Ferrisburgh officials propose 3-percent hike in municipal budget

FERRISBURGH — Ferrisburgh selectmen have proposed a 2010-2011 budget that, including charitable donations to be decided by residents on Town Meeting Day, would add about a half-cent to the town’s property tax rate. That increase would translate to $5 per $100,000 of assessed value.
Including about $57,700 of charitable requests, selectmen are proposing increasing town spending from about $1.52 million to $1.565 million.
That increase of about $45,500 translates to roughly 3 percent.
Selectboard chairwoman Loretta Lawrence said selectmen were mindful of the difficult financial times as well as the town’s needs while they made the budget final late last month.
“We really worked hard to keep it down. We’re aware of the state of the economy,” she said.
Much of the higher spending can be found in the town’s highway budget. Road spending also includes a major cost shift out of paving and into bridge repair and gravel road maintenance: Proposed paving dropped from $265,000 to $50,000.
At the same time, selectmen boosted bridge repair from $36,000 to $175,000 and gravel road maintenance from $33,750 to $90,000.

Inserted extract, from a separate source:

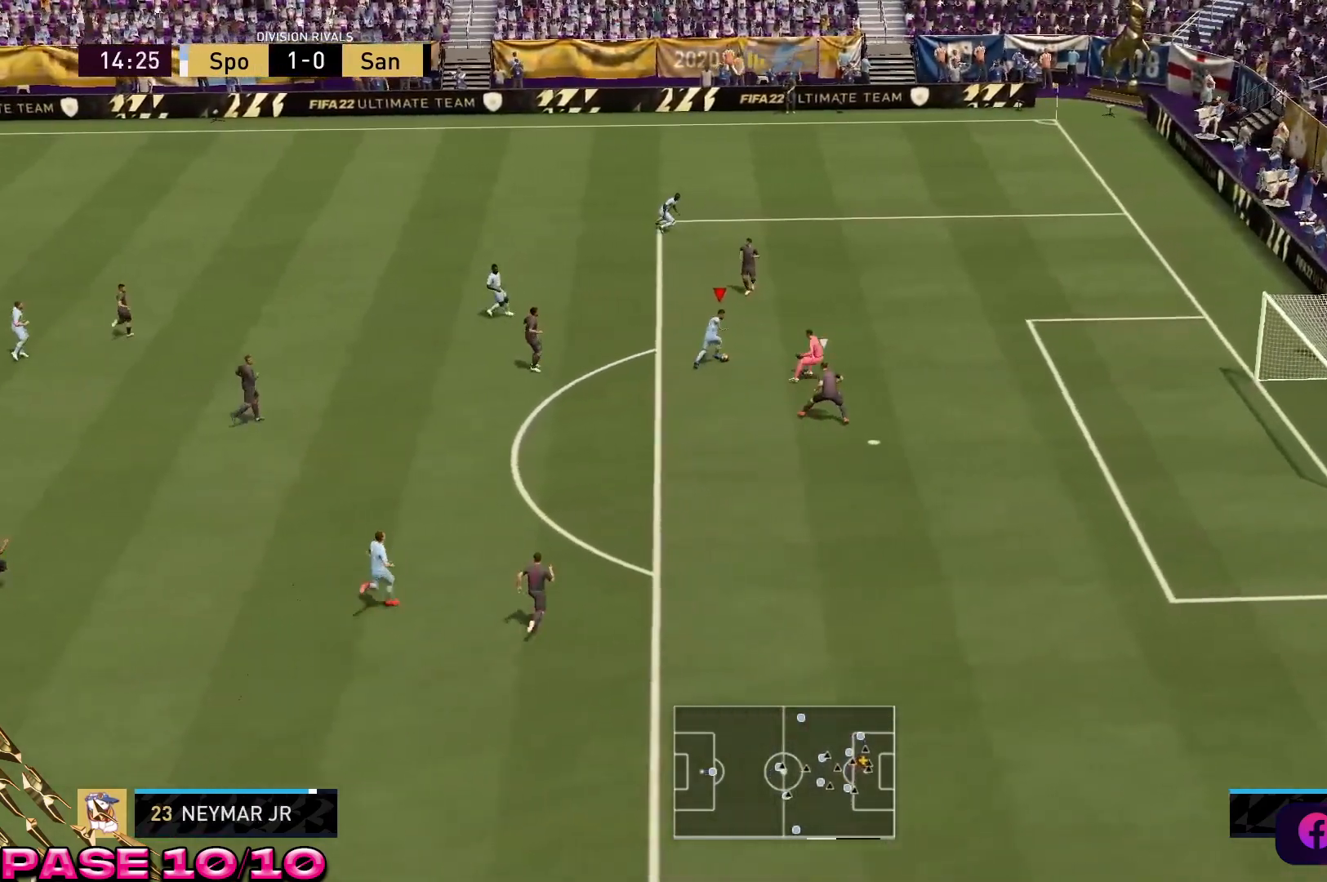
{"buttons": [], "left_stick": "center", "right_stick": "center", "events": [[133, "B", "up"], [417, "left_stick", "center"]]}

Town Clerk Chet Hawkins and Assistant Clerk Pam Cousino said on Wednesday selectmen plan to use the bridge money and a grant to replace a deteriorating 60-year-old span on Old Hollow Road over Lewis Creek.
Officials are optimistic about the grant, which would help fund a six-week replacement process this summer during which drivers would have to take alternate routes.
“It’s very likely we’ll get it,” Cousino said.
They said the money earmarked for gravel roads was for overdue maintenance. Lawrence said more paving is still possible if the town is successful in obtaining paving grants, as has been the case in the past.
Elsewhere in the highway budget, payments on a new truck are $10,000 more than on payments on an older truck that ended last year, and the department is asking for an additional $18,000 for shop supplies and equipment and truck maintenance.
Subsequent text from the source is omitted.